*YOUR INSTRUCTIONS:* Retype the text in all of the data below exactly, line for line, and leave the images out of your answer.

(Data excerpted from a collection)
==================================================

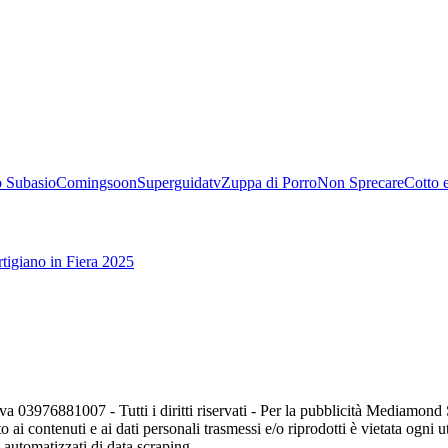
 Subasio
Comingsoon
Superguidatv
Zuppa di Porro
Non Sprecare
Cotto 
tigiano in Fiera 2025
va 03976881007 - Tutti i diritti riservati - Per la pubblicità Mediamon
o ai contenuti e ai dati personali trasmessi e/o riprodotti è vietata ogni 
zi automatizzati di data scraping.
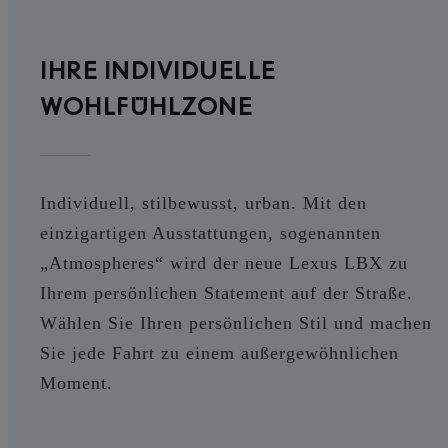
IHRE INDIVIDUELLE
WOHLFÜHLZONE
Individuell, stilbewusst, urban. Mit den
einzigartigen Ausstattungen, sogenannten
„Atmospheres“ wird der neue Lexus LBX zu
Ihrem persönlichen Statement auf der Straße.
Wählen Sie Ihren persönlichen Stil und machen
Sie jede Fahrt zu einem außergewöhnlichen
Moment.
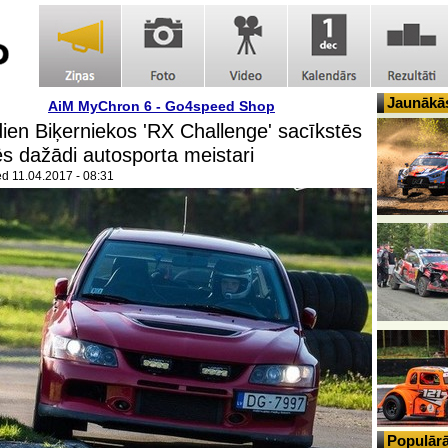
Jaunākās
AiM MyChron 6 - Go4speed Shop
ien Biķerniekos 'RX Challenge' sacīkstēs
ēs dažādi autosporta meistari
ed
11.04.2017 - 08:31
Populārā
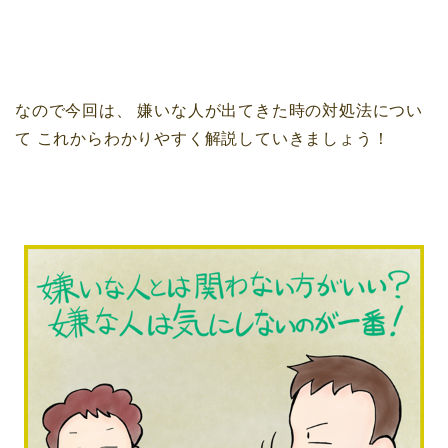
なので今回は、
嫌いな人が出てきた時の対処法につい
て
これからわかりやすく解説していきましょう！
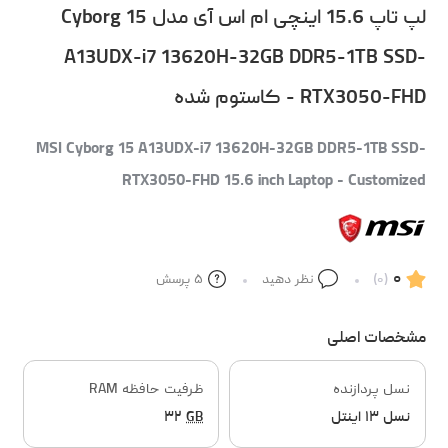
لپ تاپ 15.6 اینچی ام اس آی مدل Cyborg 15
A13UDX-i7 13620H-32GB DDR5-1TB SSD-
RTX3050-FHD - کاستوم شده
MSI Cyborg 15 A13UDX-i7 13620H-32GB DDR5-1TB SSD-
RTX3050-FHD 15.6 inch Laptop - Customized
۰
(۰)
نظر دهید
۵
پرسش
مشخصات اصلی
نسل پردازنده
ظرفیت حافظه RAM
نسل ۱۳ اینتل
GB
۳۲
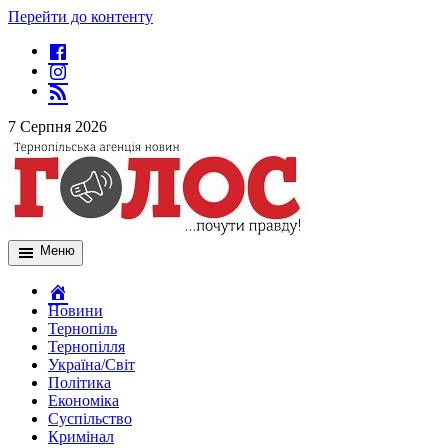
Перейти до контенту
7 Серпня 2026
Меню
Новини
Тернопіль
Тернопілля
Україна/Світ
Політика
Економіка
Суспільство
Кримінал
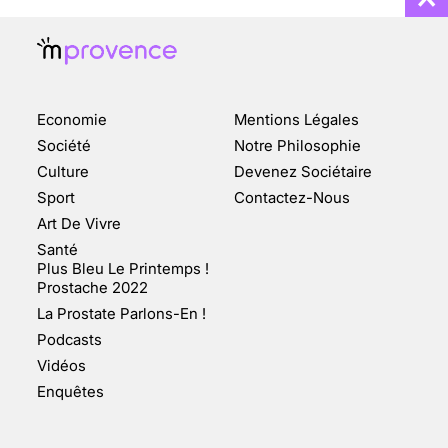
Economie
Mentions Légales
CHANGEMENT DE SEXE :
Société
Notre Philosophie
DES DEMANDES
Culture
Devenez Sociétaire
TOUJOURS PLUS
Sport
Contactez-Nous
NOMBREUSES
Art De Vivre
3 août 2025
Santé
Plus Bleu Le Printemps !
Prostache 2022
La Prostate Parlons-En !
Podcasts
ENQUÊTE COSQUER : LE
Vidéos
DOUBLE DE LA GROTTE
Enquêtes
FAIT SURFACE À
MARSEILLE (1/5)
10 jan 2022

==================================================

*SOLVED PROBLEM:*
 Subasio
Comingsoon
Superguidatv
Zuppa di Porro
Non Sprecare
Cotto 
tigiano in Fiera 2025
va 03976881007 - Tutti i diritti riservati - Per la pubblicità Mediamon
o ai contenuti e ai dati personali trasmessi e/o riprodotti è vietata ogni 
zi automatizzati di data scraping.
IHRE INDIVIDUELLE
WOHLFÜHLZONE
Individuell, stilbewusst, urban. Mit den
einzigartigen Ausstattungen, sogenannten
„Atmospheres“ wird der neue Lexus LBX zu
Ihrem persönlichen Statement auf der Straße.
Wählen Sie Ihren persönlichen Stil und machen
Sie jede Fahrt zu einem außergewöhnlichen
Moment.
Jaunākās
AiM MyChron 6 - Go4speed Shop
ien Biķerniekos 'RX Challenge' sacīkstēs
ēs dažādi autosporta meistari
ed
11.04.2017 - 08:31
Populārā
なので今回は、
嫌いな人が出てきた時の対処法につい
て
これからわかりやすく解説していきましょう！
لپ تاپ 15.6 اینچی ام اس آی مدل Cyborg 15
A13UDX-i7 13620H-32GB DDR5-1TB SSD-
RTX3050-FHD - کاستوم شده
MSI Cyborg 15 A13UDX-i7 13620H-32GB DDR5-1TB SSD-
RTX3050-FHD 15.6 inch Laptop - Customized
۰
(۰)
نظر دهید
۵
پرسش
مشخصات اصلی
نسل پردازنده
ظرفیت حافظه RAM
نسل ۱۳ اینتل
GB
۳۲
Перейти до контенту
7 Серпня 2026
Меню
Новини
Тернопіль
Тернопілля
Україна/Світ
Політика
Економіка
Суспільство
Кримінал
Economie
Mentions Légales
CHANGEMENT DE SEXE :
Société
Notre Philosophie
DES DEMANDES
Culture
Devenez Sociétaire
TOUJOURS PLUS
Sport
Contactez-Nous
NOMBREUSES
Art De Vivre
3 août 2025
Santé
Plus Bleu Le Printemps !
Prostache 2022
La Prostate Parlons-En !
Podcasts
ENQUÊTE COSQUER : LE
Vidéos
DOUBLE DE LA GROTTE
Enquêtes
FAIT SURFACE À
MARSEILLE (1/5)
10 jan 2022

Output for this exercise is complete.